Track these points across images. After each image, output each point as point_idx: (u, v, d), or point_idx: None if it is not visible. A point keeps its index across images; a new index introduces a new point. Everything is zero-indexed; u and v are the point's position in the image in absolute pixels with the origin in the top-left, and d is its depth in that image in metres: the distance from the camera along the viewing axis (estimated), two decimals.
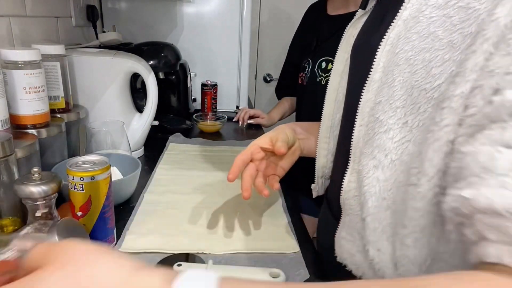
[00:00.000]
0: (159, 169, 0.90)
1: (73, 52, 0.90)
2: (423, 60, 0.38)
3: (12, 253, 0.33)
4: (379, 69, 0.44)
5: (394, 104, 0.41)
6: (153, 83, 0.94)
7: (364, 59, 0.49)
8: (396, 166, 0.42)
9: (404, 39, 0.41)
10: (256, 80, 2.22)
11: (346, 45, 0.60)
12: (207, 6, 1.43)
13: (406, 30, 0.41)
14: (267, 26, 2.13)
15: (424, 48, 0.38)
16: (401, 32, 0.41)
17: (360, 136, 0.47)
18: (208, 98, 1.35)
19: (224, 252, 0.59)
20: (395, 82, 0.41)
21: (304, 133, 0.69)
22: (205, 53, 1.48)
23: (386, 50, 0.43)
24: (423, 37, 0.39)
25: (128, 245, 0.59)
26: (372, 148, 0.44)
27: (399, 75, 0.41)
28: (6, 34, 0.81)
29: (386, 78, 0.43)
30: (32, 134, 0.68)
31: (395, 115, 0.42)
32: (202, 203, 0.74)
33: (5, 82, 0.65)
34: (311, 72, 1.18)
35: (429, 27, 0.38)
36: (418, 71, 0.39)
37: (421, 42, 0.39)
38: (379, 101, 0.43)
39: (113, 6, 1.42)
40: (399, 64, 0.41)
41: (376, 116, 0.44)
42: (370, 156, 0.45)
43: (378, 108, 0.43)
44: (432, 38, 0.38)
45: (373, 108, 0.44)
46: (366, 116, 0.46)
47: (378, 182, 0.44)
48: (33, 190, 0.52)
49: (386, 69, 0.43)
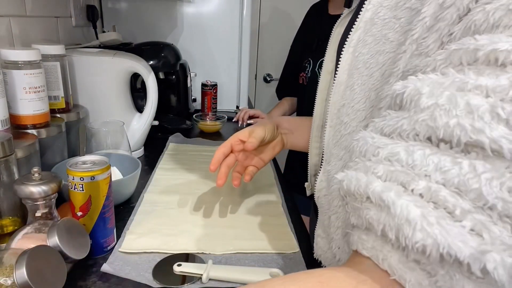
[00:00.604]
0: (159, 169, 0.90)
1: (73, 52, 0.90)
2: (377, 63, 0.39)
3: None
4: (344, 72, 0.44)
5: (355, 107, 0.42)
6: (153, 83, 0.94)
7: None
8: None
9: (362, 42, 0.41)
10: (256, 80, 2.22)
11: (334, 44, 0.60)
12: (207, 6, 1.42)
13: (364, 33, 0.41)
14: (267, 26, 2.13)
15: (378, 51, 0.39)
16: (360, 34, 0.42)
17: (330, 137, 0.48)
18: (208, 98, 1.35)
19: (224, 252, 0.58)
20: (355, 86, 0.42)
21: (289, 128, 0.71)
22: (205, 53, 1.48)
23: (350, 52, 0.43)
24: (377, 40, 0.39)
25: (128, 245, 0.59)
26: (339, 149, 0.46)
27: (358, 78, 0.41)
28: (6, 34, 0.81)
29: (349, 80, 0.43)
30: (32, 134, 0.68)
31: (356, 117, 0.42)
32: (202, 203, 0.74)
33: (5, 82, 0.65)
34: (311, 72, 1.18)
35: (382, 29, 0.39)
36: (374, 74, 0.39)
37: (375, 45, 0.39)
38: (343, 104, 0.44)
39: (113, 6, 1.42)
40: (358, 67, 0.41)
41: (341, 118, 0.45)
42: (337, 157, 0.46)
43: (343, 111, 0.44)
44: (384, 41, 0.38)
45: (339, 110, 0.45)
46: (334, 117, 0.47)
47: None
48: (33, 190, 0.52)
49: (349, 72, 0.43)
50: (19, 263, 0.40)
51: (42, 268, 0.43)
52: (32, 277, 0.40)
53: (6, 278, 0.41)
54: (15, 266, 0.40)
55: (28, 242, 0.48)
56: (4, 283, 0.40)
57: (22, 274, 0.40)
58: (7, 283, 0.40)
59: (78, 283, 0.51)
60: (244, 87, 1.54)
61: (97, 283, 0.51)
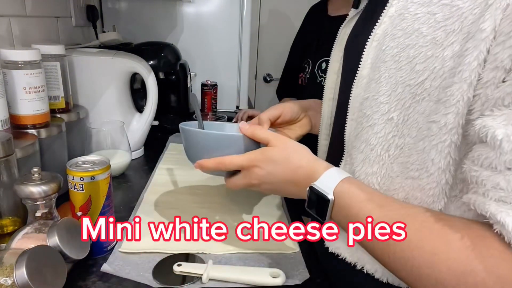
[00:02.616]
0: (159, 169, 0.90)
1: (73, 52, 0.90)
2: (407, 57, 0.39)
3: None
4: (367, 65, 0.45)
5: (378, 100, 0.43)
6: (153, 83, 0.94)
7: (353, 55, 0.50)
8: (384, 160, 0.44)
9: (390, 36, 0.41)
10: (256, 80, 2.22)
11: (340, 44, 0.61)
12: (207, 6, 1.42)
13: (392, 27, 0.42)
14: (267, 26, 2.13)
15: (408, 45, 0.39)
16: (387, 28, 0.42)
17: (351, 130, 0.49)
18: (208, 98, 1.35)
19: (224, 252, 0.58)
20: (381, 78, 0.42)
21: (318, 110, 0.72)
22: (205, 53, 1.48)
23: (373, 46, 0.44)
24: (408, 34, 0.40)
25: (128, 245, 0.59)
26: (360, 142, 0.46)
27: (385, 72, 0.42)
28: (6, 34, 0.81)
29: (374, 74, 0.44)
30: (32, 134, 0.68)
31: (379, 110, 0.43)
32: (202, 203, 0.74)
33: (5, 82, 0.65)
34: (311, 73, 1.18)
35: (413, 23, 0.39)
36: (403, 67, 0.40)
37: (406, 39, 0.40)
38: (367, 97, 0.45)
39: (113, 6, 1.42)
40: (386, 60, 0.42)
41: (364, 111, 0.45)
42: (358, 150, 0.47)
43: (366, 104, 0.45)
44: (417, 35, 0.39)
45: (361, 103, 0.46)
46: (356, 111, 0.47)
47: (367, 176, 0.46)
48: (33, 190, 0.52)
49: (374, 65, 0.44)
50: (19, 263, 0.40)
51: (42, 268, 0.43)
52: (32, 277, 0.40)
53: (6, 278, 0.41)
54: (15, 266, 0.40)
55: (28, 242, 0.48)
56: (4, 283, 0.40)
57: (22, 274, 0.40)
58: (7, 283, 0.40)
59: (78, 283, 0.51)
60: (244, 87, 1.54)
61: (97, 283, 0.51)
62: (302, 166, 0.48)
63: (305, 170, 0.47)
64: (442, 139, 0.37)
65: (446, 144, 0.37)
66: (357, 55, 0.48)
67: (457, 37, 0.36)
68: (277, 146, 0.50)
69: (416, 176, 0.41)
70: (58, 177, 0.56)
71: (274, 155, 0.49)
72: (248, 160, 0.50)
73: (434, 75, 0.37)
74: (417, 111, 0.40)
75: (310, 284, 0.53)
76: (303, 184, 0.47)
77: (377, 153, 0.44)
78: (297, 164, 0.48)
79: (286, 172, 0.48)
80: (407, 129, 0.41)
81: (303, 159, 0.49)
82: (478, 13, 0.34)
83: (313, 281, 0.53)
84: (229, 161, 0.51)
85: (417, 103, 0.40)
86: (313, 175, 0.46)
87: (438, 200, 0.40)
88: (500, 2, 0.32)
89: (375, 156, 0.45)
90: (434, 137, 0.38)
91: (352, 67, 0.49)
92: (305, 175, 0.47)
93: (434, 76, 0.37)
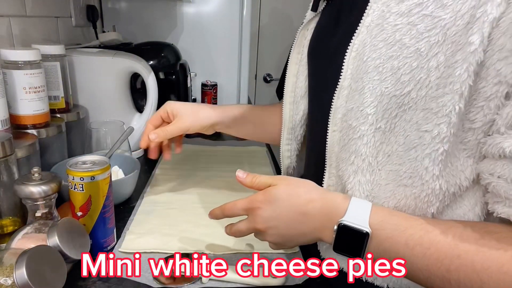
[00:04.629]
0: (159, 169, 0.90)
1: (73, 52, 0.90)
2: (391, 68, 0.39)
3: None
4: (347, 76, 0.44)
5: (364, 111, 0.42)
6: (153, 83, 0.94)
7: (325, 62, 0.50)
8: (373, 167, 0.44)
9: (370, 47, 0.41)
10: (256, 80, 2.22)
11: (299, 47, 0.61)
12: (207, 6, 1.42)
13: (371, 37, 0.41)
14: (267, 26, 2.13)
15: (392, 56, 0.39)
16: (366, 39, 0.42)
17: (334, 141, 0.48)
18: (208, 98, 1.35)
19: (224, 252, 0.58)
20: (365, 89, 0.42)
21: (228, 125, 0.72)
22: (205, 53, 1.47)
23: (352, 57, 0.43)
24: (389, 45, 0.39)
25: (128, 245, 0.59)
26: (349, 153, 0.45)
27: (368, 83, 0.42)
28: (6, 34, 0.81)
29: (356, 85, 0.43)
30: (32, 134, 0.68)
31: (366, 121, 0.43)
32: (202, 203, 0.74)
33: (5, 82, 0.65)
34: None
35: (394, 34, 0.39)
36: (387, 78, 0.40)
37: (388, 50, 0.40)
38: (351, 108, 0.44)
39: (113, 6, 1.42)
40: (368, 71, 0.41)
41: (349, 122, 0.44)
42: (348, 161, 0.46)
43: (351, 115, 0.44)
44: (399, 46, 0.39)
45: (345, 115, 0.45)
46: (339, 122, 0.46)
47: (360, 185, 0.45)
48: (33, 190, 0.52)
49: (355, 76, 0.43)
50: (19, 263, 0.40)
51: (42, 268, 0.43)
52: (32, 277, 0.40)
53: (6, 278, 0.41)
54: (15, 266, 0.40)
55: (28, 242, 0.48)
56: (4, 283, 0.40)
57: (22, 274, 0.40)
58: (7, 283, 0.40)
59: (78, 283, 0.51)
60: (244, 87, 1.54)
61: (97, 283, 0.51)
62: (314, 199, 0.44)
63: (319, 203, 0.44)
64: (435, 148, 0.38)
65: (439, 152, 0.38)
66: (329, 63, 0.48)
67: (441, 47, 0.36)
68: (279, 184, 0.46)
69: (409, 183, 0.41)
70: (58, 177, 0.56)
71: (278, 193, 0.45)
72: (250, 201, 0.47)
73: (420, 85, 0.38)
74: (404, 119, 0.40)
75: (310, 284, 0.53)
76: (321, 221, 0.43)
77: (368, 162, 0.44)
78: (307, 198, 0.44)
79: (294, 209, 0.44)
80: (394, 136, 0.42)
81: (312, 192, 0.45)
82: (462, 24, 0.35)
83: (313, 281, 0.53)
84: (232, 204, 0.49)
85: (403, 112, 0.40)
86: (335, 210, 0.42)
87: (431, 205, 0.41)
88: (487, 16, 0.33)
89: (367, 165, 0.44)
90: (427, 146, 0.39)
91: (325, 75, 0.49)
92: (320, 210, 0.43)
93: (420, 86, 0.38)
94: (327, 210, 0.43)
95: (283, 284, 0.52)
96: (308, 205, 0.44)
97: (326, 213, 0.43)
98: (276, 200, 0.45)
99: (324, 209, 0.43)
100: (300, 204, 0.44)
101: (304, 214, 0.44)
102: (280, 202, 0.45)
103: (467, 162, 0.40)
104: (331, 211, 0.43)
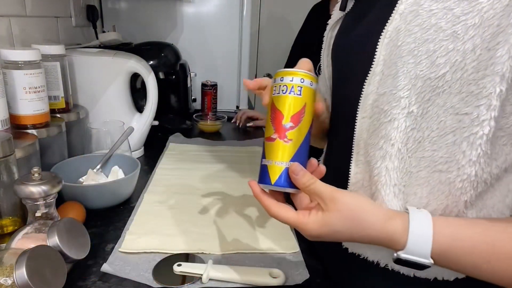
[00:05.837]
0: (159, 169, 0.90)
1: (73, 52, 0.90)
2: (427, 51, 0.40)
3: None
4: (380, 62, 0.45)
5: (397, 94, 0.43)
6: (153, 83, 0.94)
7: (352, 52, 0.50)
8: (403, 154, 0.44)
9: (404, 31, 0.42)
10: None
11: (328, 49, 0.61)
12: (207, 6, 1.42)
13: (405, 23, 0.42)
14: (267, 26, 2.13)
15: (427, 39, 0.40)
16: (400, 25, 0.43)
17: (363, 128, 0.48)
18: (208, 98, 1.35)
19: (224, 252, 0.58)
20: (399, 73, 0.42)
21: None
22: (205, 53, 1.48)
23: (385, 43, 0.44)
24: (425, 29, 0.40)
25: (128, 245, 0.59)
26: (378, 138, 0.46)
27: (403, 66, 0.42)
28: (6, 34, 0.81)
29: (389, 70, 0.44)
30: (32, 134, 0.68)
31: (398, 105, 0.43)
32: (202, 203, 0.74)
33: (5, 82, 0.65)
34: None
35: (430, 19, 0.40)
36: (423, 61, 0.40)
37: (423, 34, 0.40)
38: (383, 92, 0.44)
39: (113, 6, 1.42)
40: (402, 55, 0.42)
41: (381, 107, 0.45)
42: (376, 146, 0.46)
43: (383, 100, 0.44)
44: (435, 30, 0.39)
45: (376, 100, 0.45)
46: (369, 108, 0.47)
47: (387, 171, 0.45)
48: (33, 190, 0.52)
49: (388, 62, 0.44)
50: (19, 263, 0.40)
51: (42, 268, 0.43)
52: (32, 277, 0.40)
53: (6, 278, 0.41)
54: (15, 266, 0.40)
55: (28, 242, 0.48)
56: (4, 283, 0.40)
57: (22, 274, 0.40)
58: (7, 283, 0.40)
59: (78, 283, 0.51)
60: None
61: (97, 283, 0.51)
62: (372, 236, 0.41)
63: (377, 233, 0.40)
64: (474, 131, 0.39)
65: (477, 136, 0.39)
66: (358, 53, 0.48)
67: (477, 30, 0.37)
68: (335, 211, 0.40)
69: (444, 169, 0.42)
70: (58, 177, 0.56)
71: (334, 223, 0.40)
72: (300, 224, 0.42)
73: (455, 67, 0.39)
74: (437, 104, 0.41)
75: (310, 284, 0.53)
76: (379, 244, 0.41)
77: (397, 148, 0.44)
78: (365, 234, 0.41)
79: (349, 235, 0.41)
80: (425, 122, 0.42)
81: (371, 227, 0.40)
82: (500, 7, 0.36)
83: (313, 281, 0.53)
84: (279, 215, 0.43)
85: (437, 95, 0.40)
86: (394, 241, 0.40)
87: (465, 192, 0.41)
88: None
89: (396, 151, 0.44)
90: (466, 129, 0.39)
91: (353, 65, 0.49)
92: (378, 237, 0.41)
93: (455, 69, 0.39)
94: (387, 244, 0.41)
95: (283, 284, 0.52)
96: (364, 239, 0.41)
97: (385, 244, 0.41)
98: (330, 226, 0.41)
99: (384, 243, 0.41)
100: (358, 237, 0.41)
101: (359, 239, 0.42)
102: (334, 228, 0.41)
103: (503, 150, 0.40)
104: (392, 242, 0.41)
...
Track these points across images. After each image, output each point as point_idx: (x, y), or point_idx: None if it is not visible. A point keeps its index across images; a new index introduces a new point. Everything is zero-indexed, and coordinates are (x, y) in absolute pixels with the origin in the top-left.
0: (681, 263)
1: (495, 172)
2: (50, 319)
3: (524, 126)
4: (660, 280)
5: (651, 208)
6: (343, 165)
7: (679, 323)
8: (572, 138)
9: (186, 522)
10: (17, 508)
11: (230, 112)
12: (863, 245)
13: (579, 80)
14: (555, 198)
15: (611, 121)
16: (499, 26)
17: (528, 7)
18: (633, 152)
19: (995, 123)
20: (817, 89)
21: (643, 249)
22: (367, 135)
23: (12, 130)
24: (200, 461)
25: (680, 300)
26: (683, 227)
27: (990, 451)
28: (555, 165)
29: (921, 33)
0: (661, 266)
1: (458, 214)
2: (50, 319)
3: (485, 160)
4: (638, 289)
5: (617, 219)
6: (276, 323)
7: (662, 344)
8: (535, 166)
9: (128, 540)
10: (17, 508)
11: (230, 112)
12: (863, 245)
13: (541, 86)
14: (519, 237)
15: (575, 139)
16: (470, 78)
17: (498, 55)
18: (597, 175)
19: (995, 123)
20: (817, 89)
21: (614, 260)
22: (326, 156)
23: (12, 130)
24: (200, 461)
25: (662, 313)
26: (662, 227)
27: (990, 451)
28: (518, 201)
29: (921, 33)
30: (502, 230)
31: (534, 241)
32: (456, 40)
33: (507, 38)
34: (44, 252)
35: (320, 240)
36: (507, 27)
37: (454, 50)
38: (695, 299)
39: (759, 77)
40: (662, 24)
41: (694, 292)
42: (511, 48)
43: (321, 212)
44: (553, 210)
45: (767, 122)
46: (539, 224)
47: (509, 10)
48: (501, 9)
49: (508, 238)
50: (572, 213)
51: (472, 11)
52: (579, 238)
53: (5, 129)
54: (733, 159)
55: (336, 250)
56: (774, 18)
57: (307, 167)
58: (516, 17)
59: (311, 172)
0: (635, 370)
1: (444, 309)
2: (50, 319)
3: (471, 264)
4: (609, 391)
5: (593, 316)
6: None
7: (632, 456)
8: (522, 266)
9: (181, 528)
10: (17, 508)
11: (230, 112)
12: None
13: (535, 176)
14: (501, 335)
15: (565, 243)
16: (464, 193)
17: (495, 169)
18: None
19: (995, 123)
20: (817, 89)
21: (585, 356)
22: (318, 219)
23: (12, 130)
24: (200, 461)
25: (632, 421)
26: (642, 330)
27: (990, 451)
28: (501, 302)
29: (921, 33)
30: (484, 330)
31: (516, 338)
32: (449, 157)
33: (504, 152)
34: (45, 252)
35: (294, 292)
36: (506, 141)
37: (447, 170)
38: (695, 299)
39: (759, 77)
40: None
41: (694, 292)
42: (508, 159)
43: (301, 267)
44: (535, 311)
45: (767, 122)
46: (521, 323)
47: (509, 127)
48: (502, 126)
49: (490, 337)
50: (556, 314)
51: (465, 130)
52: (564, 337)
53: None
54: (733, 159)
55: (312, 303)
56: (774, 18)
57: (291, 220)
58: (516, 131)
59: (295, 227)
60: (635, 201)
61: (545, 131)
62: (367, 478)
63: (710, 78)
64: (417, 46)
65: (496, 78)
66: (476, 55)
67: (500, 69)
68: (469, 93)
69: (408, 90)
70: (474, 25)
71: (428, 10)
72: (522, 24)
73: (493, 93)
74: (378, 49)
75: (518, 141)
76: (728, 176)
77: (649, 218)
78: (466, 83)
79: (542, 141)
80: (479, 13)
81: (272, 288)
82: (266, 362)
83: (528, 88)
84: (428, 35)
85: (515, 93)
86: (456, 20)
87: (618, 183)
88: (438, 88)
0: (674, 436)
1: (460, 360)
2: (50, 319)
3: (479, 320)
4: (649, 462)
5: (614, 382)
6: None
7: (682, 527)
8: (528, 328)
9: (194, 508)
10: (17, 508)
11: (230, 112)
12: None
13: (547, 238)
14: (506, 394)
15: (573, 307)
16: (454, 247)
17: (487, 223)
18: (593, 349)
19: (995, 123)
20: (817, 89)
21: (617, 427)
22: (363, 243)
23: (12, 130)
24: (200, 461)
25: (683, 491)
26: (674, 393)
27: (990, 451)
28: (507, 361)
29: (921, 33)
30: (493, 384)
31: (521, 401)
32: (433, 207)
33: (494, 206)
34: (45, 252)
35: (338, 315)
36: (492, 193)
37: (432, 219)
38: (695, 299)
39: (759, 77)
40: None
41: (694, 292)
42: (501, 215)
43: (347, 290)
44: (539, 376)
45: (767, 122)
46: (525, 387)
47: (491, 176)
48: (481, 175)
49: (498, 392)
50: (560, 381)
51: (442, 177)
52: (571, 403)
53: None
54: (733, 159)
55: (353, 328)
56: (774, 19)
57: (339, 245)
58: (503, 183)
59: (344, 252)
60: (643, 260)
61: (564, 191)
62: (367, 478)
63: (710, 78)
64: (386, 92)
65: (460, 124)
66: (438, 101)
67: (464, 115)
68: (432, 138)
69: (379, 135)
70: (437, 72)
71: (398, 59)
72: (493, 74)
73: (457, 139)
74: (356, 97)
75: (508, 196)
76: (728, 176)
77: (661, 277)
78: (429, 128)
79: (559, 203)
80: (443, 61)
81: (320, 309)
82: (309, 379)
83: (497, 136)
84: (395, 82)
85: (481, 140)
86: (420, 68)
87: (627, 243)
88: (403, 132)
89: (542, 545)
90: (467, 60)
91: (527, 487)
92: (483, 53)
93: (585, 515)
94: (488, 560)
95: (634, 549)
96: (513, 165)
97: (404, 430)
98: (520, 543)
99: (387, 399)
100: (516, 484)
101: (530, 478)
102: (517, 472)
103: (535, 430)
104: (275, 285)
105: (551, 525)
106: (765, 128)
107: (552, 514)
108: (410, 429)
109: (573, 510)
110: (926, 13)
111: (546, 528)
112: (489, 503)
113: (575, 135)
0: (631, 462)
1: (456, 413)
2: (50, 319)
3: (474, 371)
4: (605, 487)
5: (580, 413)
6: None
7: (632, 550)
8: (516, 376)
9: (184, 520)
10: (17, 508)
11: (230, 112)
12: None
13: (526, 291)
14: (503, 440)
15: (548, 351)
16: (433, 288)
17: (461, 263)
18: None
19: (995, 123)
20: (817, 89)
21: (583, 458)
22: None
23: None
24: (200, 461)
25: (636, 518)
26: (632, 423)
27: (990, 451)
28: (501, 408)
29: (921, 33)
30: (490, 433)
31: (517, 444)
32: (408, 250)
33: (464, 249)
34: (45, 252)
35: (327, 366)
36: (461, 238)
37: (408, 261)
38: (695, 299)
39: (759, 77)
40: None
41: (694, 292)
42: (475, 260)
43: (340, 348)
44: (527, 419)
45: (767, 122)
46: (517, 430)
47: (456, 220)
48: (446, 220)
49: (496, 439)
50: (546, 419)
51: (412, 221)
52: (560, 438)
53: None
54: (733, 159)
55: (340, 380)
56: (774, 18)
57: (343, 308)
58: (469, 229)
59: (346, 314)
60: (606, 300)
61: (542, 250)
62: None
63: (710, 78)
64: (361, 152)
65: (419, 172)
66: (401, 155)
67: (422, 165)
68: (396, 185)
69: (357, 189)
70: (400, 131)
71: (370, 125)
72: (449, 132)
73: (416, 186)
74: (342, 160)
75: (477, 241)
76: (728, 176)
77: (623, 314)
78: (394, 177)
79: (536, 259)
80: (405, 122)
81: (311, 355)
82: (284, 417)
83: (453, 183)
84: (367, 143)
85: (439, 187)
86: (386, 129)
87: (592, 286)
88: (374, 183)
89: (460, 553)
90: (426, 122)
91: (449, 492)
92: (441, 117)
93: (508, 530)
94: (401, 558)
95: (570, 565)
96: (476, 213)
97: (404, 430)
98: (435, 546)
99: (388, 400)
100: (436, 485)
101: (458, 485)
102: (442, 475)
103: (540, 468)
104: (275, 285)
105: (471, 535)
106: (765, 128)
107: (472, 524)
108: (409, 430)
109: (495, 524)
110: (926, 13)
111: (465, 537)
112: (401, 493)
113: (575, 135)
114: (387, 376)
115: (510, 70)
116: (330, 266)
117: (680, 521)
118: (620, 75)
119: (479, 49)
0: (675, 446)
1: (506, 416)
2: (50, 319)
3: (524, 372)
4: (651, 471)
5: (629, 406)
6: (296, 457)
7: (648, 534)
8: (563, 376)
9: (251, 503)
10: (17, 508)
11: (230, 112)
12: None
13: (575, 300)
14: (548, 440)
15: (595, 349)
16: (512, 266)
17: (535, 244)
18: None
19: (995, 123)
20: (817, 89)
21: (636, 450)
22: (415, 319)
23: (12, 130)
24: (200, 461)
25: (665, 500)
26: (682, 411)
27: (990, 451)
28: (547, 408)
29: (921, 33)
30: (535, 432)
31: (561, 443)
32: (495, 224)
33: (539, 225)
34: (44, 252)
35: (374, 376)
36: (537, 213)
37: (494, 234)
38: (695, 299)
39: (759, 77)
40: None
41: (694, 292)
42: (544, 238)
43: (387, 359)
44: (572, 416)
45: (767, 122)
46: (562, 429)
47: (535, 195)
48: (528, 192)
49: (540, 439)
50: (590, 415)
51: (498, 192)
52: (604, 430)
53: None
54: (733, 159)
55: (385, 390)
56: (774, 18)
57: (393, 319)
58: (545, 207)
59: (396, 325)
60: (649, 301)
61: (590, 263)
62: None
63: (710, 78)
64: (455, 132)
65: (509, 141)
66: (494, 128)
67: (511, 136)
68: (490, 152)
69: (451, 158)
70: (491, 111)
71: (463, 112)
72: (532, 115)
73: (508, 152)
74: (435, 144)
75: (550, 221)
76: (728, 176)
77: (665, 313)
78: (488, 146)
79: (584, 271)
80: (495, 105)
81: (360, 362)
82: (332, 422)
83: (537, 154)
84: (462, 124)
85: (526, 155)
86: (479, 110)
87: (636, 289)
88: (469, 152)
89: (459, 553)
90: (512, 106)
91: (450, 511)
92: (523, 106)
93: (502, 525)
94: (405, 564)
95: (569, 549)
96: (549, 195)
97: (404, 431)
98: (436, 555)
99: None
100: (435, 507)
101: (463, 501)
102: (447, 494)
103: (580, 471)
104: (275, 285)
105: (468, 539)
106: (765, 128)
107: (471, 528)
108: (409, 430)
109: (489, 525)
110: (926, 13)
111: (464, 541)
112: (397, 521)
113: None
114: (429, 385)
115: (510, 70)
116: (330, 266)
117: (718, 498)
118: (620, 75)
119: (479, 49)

▸ What you will do
From the listing above, repeat exactly the lines starting at the line that includes "66: (476, 55)" and ending at the line that includes "85: (515, 93)", with nothing outside that span.

▸ Completed exercise
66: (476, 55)
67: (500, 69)
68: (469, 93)
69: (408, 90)
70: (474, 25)
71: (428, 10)
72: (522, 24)
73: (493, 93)
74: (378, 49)
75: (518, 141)
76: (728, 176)
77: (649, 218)
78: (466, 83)
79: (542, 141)
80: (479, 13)
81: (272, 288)
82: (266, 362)
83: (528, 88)
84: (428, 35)
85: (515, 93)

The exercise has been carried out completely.